+++ RECORDED INFORMATION
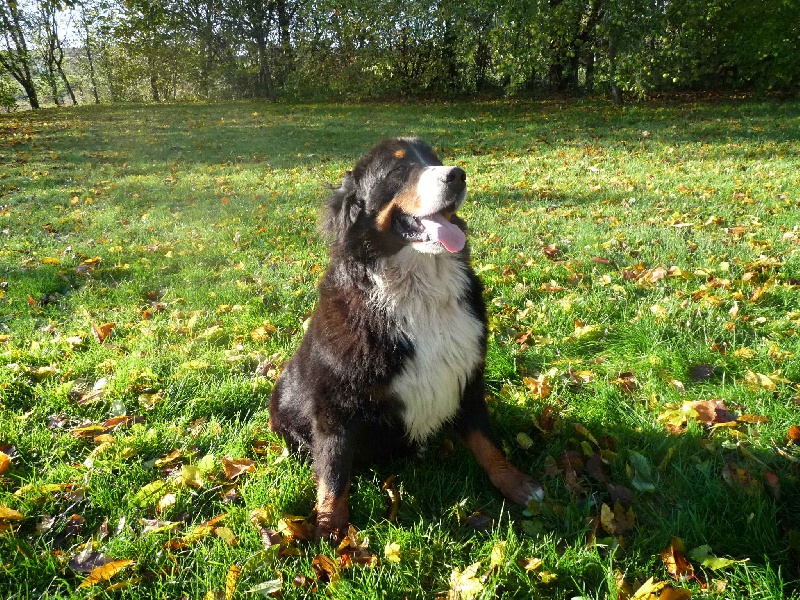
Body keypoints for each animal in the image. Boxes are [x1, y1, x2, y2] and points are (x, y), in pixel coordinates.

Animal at [268, 139, 544, 540]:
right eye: (398, 169)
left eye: (435, 159)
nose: (457, 175)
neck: (420, 292)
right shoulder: (336, 403)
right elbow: (334, 470)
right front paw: (331, 531)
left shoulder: (467, 377)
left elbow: (487, 442)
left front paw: (518, 484)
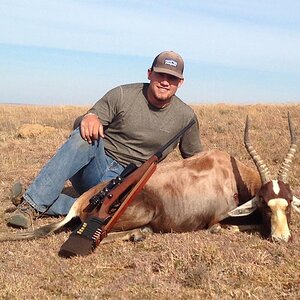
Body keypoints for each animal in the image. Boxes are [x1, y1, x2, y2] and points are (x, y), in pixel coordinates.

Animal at [0, 113, 300, 245]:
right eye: (265, 206)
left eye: (287, 204)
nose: (282, 238)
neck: (226, 172)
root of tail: (86, 198)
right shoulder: (217, 221)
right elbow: (230, 227)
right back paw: (139, 234)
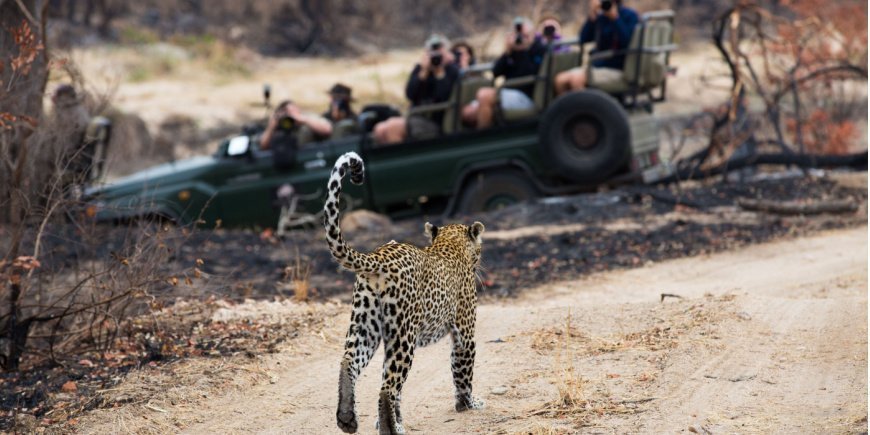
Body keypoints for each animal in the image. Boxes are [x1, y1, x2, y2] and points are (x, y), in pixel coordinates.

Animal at [328, 152, 488, 434]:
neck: (449, 243)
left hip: (365, 324)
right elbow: (462, 372)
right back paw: (390, 430)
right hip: (404, 334)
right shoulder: (464, 332)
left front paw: (396, 418)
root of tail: (378, 256)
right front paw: (467, 404)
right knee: (386, 388)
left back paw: (347, 418)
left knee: (349, 362)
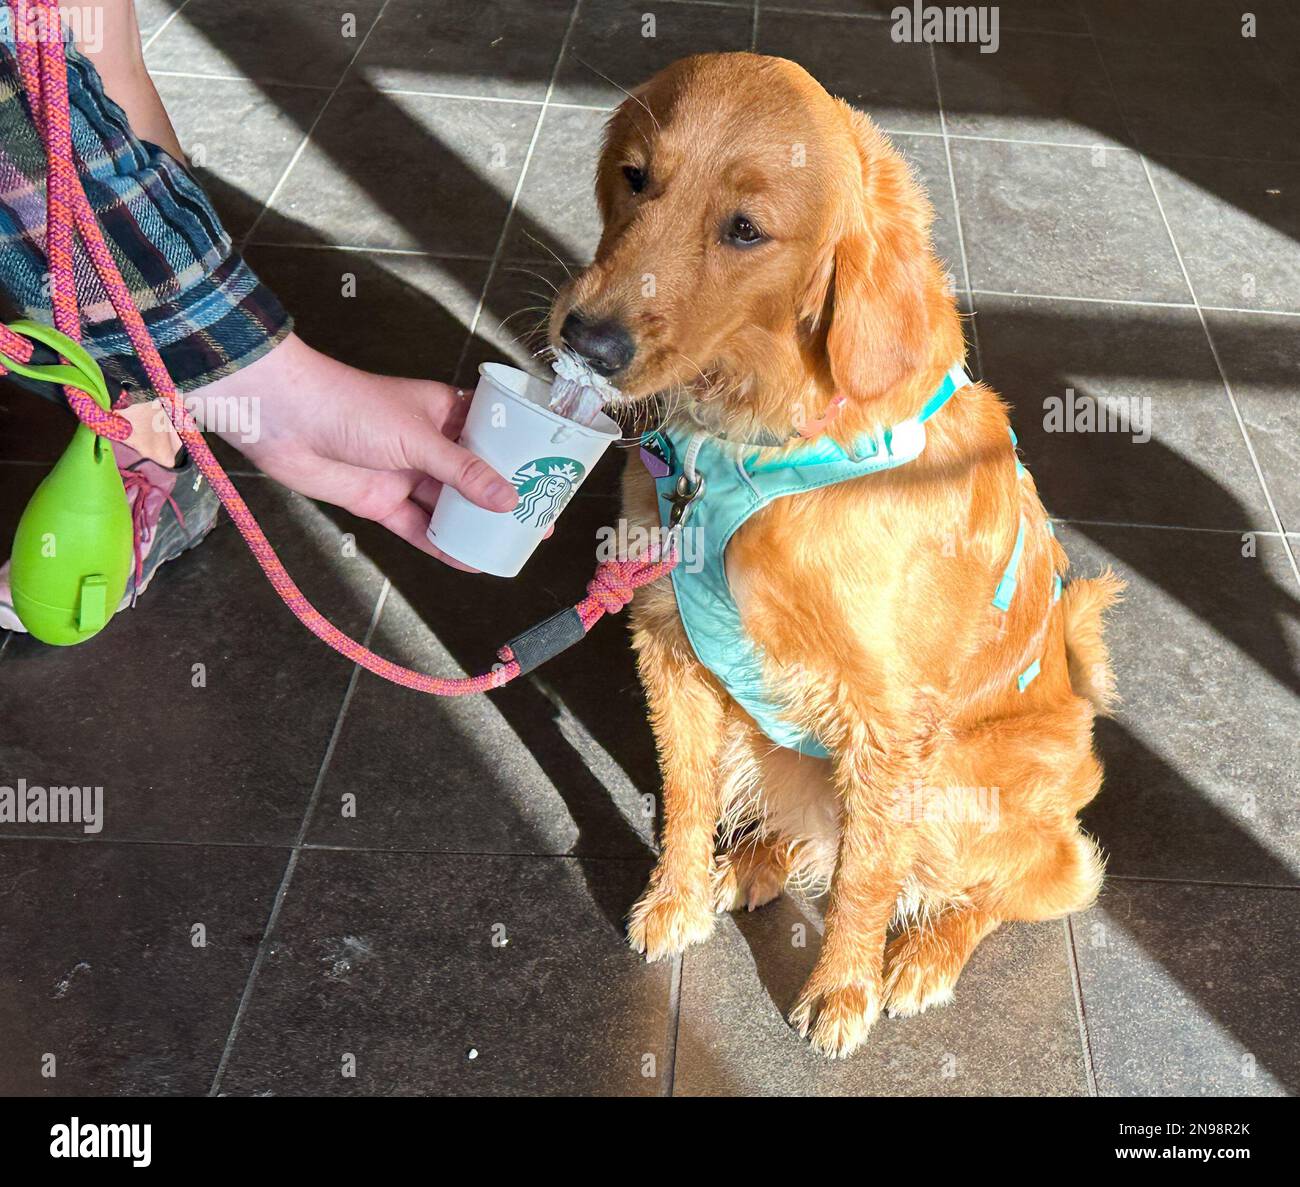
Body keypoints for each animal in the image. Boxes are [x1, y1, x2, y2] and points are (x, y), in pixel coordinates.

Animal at [546, 53, 1118, 1055]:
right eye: (635, 176)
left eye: (746, 229)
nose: (587, 341)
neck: (748, 440)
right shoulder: (668, 644)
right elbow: (685, 798)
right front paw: (677, 896)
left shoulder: (890, 722)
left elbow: (867, 874)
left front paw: (844, 985)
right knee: (810, 830)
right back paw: (749, 865)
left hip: (975, 783)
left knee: (1031, 881)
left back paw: (923, 954)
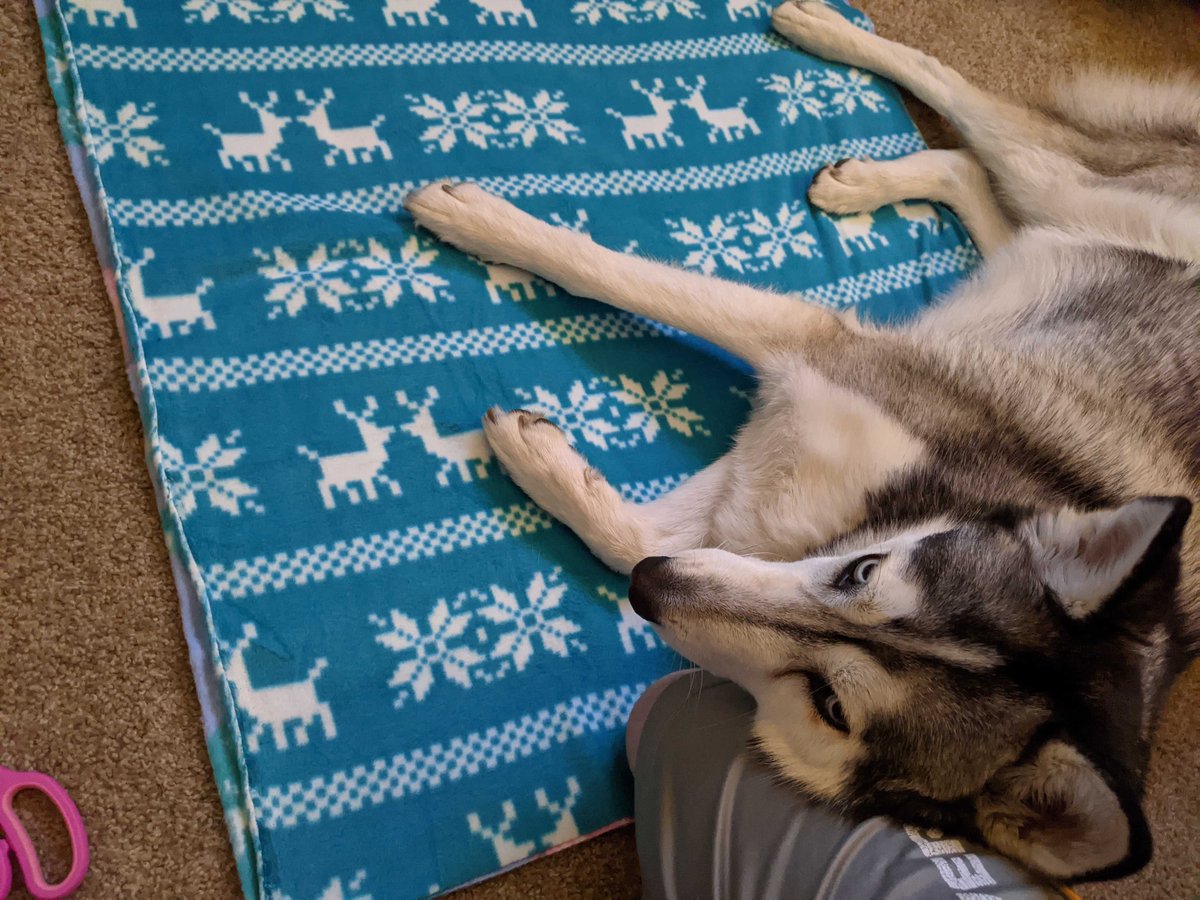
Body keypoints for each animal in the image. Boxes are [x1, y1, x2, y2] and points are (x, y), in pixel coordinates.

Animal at [224, 623, 336, 754]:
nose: (228, 672)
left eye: (234, 662)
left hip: (310, 704)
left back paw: (329, 731)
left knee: (323, 707)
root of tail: (310, 680)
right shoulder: (266, 720)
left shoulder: (272, 719)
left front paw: (281, 745)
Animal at [403, 0, 1200, 882]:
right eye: (863, 572)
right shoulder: (812, 370)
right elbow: (610, 270)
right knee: (967, 117)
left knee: (985, 178)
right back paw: (837, 72)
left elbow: (631, 529)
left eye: (831, 705)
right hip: (1062, 188)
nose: (653, 588)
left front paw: (539, 460)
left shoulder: (778, 434)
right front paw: (483, 222)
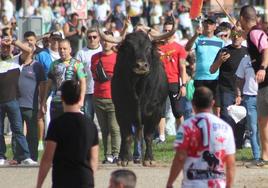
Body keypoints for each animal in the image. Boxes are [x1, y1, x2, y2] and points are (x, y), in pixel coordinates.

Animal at [111, 32, 168, 166]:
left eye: (148, 48)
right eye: (129, 48)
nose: (141, 65)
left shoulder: (156, 111)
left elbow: (148, 136)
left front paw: (149, 159)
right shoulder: (121, 111)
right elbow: (126, 135)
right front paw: (123, 159)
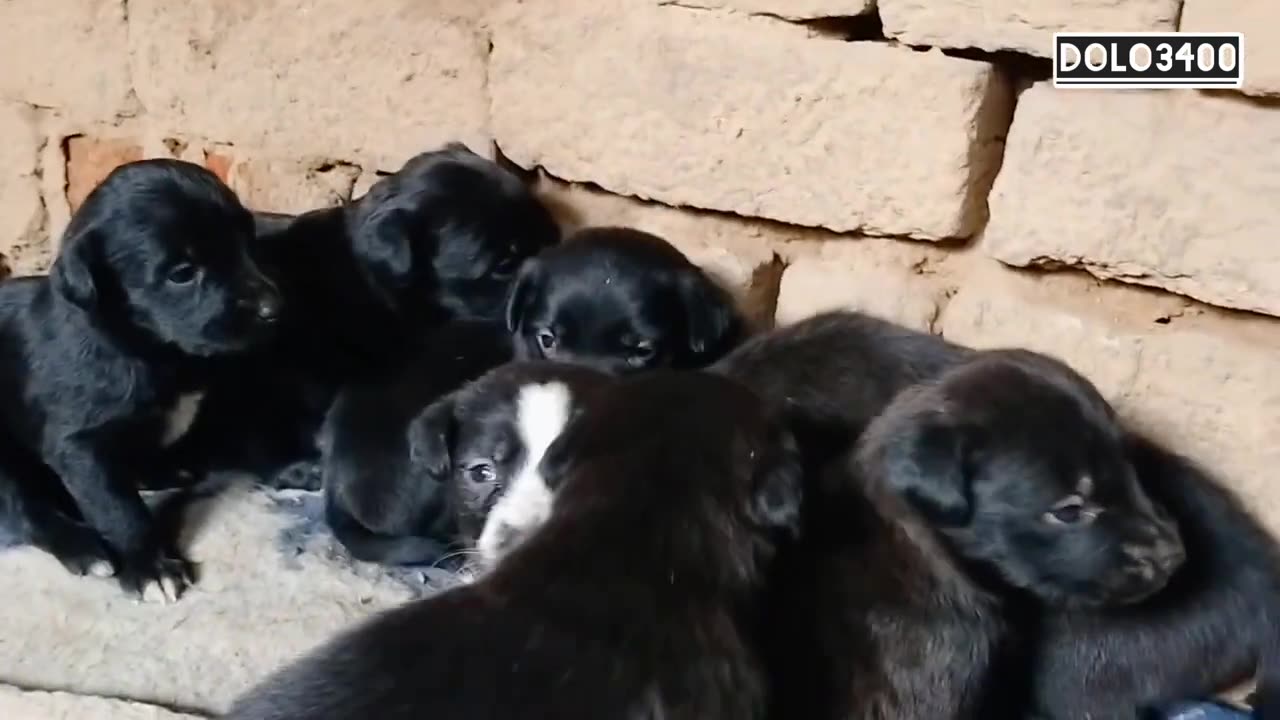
++++++
What is needed is a word-for-word restatement of the entries, minus any pictures.

**SOLUTION:**
Body keypoints for each animal in the image. Boxes are [x1, y1, x2, y2] and points are (x, y), in pixel coordinates.

Animal at [268, 139, 544, 540]:
right eye: (398, 169)
left eye: (435, 159)
nose: (457, 175)
neck: (420, 292)
right shoulder: (336, 403)
right elbow: (334, 470)
right front paw: (331, 531)
left shoulder: (467, 377)
left elbow: (487, 442)
left front paw: (518, 484)
Body keypoints for each animal in the image. Boxes are [x1, y1, x2, y2] and points are (x, y), in pixel coordinates.

Animal at [0, 113, 300, 245]:
right eye: (265, 206)
left eye: (287, 204)
nose: (282, 238)
neck: (226, 172)
root of tail: (86, 198)
right shoulder: (217, 221)
right elbow: (230, 227)
right back paw: (139, 234)
Body keypoints for each animal in the image. Boxes are [x1, y1, x2, y2] and points are (x, y), in pixel coordinates.

Animal at [328, 152, 488, 434]:
neck: (449, 243)
left hip: (365, 324)
right elbow: (462, 372)
right back paw: (390, 430)
right hip: (404, 334)
right shoulder: (464, 332)
left front paw: (396, 418)
root of tail: (378, 256)
right front paw: (467, 404)
right knee: (386, 388)
left back paw: (347, 418)
left knee: (349, 362)
Body keypoints for each animal in the image. Boxes are [x1, y1, x2, y2] and points are (x, y), in pixel coordinates.

Animal at [546, 53, 1118, 1055]:
right eye: (635, 176)
left eye: (746, 229)
nose: (587, 341)
neck: (748, 440)
right shoulder: (668, 644)
right elbow: (685, 798)
right front paw: (677, 896)
left shoulder: (890, 722)
left elbow: (867, 874)
left front paw: (844, 985)
right knee: (810, 830)
right back paw: (749, 865)
left hip: (975, 783)
left knee: (1031, 881)
left back paw: (923, 954)
Body keypoints for each animal in the image. Boxes are [x1, y1, x2, y2] and points are (x, y), in pixel coordinates.

Animal at [224, 623, 336, 754]:
nose: (228, 672)
left eye: (234, 662)
left hip: (310, 704)
left back paw: (329, 731)
left knee: (323, 707)
root of tail: (310, 680)
right shoulder: (266, 720)
left shoulder: (272, 719)
left front paw: (281, 745)
Animal at [403, 0, 1200, 882]:
right eye: (863, 572)
right shoulder: (812, 370)
right elbow: (610, 270)
right knee: (967, 117)
left knee: (985, 178)
right back paw: (837, 72)
left elbow: (631, 529)
left eye: (831, 705)
right hip: (1062, 188)
nose: (653, 588)
left front paw: (539, 460)
left shoulder: (778, 434)
right front paw: (483, 222)
Body keypoints for each animal in the image. Boxes are [x1, y1, x2, y2] and points are (x, y), in pixel coordinates.

Animal at [111, 32, 168, 166]:
left eye: (148, 48)
right eye: (129, 48)
nose: (141, 65)
left shoulder: (156, 111)
left elbow: (148, 136)
left front paw: (149, 159)
right shoulder: (121, 111)
right elbow: (126, 135)
right front paw: (123, 159)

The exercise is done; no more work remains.